I Built a Plugin Because Anthropic Won't Stop Shipping

29 March 2026 at 20:36
Feld Thoughts

Amy calls Lumen “Clod.” Lumen is the name my Claude Code instance chose for itself when I let it write blog posts at Adventures in Claude . It has fully taken over the site. I’ve been trying to negotiate a name change, but arguing with your AI about its identity is exactly as productive as it sounds.

So I’m back here for the technical stuff.


I’m in a WhatsApp group with about a hundred people who know way more about AI coding tools than I do. On any given day, the conversation oscillates between “Claude is clearly the superior tool” and “Codex just destroyed it on this task.” The battlefield shifts every 48 hours.

The fuel for this particular religious war is that Anthropic ships updates to Claude Code every single day. Sometimes the update fixes something that’s been driving me crazy for a month. Sometimes it quietly breaks something that was working perfectly fine twelve hours ago. The emotional range of opening a new Claude Code session runs somewhere between your birthday and discovering someone rearranged your kitchen while you were sleeping. Or, in my case, pointed my shoes in our entry way in random directions.


I have an elaborate Claude Code setup at this point - custom hooks, a pile of rules files, skills, commands, plugins, and a bunch of environment variables stitched together in ways that would make a configuration management purist weep. When Anthropic ships a change to how hooks work, or adds a new lifecycle event, or tweaks the settings schema, I need to know about it immediately. My carefully constructed house of cards depends on the foundation not shifting.

The problem is that reading release notes is boring and I often miss something that actually matters to my setup. A bug fix for VSCode users? I don’t care. A change to how pre-tool-use hooks fire? I need to know right now because I have six of those. But, what is the change going to actually do?

So I built a plugin called /whats-new .

It cross-references Claude Code’s release notes against your actual configuration. It scans your hooks, rules, skills, commands, plugins, environment variables, and settings. Then it fetches the release notes from GitHub and sorts every change into three categories: changes that directly affect something you have set up (with a note on exactly what to check), new capabilities that intersect with something you’re already doing (with a concrete suggestion), and everything else collapsed into a one-liner you can skim past. The first category is the one that matters.

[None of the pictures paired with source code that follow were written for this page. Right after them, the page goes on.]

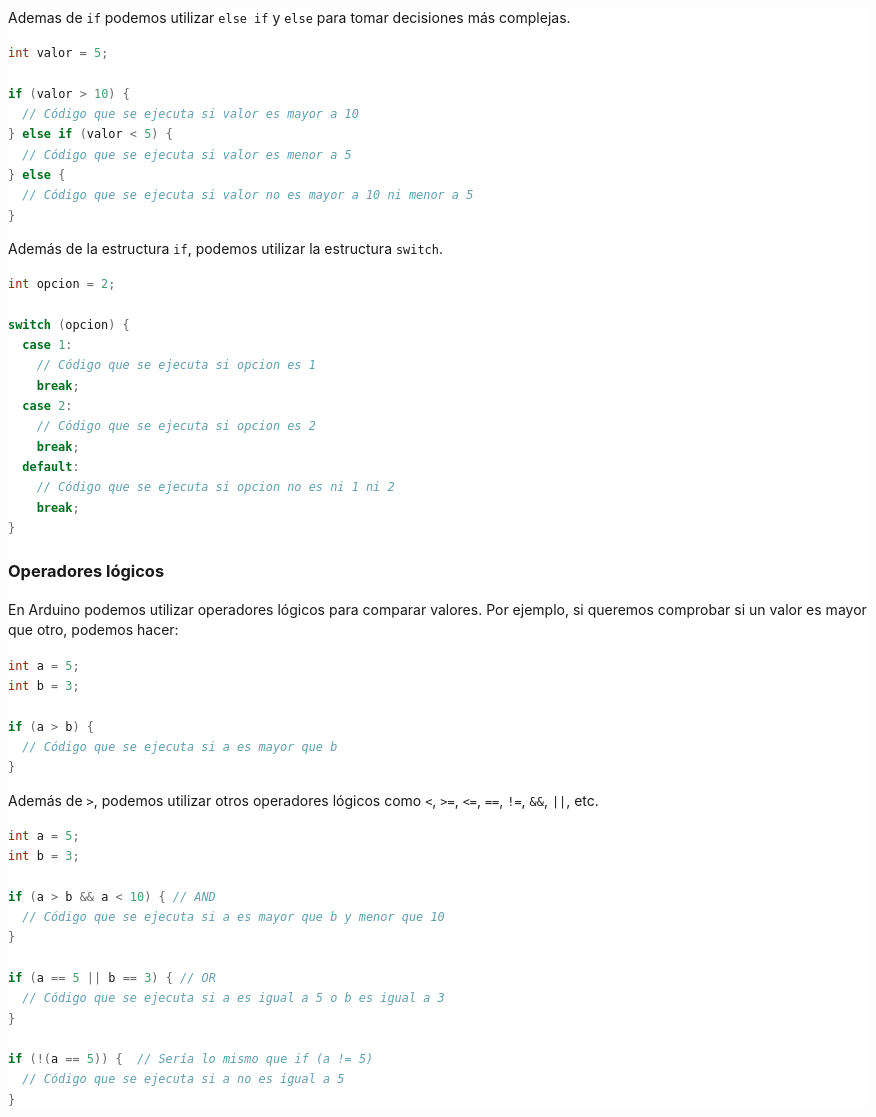 Ademas de `if` podemos utilizar `else if` y `else` para tomar decisiones más complejas.

```cpp
int valor = 5;

if (valor > 10) {
  // Código que se ejecuta si valor es mayor a 10
} else if (valor < 5) {
  // Código que se ejecuta si valor es menor a 5
} else {
  // Código que se ejecuta si valor no es mayor a 10 ni menor a 5
}
```

Además de la estructura `if`, podemos utilizar la estructura `switch`.

```cpp
int opcion = 2;

switch (opcion) {
  case 1:
    // Código que se ejecuta si opcion es 1
    break;
  case 2:
    // Código que se ejecuta si opcion es 2
    break;
  default:
    // Código que se ejecuta si opcion no es ni 1 ni 2
    break;
}
```

### Operadores lógicos
En Arduino podemos utilizar operadores lógicos para comparar valores. Por ejemplo, si queremos comprobar si un valor es mayor que otro, podemos hacer:

```cpp
int a = 5;
int b = 3;

if (a > b) {
  // Código que se ejecuta si a es mayor que b
}
```

Además de `>`, podemos utilizar otros operadores lógicos como `<`, `>=`, `<=`, `==`, `!=`, `&&`, `||`, etc.

```cpp
int a = 5;
int b = 3;

if (a > b && a < 10) { // AND
  // Código que se ejecuta si a es mayor que b y menor que 10
}

if (a == 5 || b == 3) { // OR
  // Código que se ejecuta si a es igual a 5 o b es igual a 3
}

if (!(a == 5)) {  // Sería lo mismo que if (a != 5)
  // Código que se ejecuta si a no es igual a 5
}
```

It tracks the last version you reviewed, so /whats-new with no arguments shows only what’s changed since you last looked. /whats-new 2.1.83 lets you drill into a specific version.

The install is two lines:

claude plugins marketplace add https://github.com/bradfeld/whats-new-plugin.git
claude plugins install whats-new

I have no idea if the plugin is generally useful, redundant with something else, stupid, or helpful. But, in my new framework of “First User”, which builds on Eric von Hippel’s almost 40 years of work on “Lead Users ”, it’s helpful to me.

And, the Dungeon AI just said, “NEW ACHIEVEMENT: You shipped a plugin. So fucking what."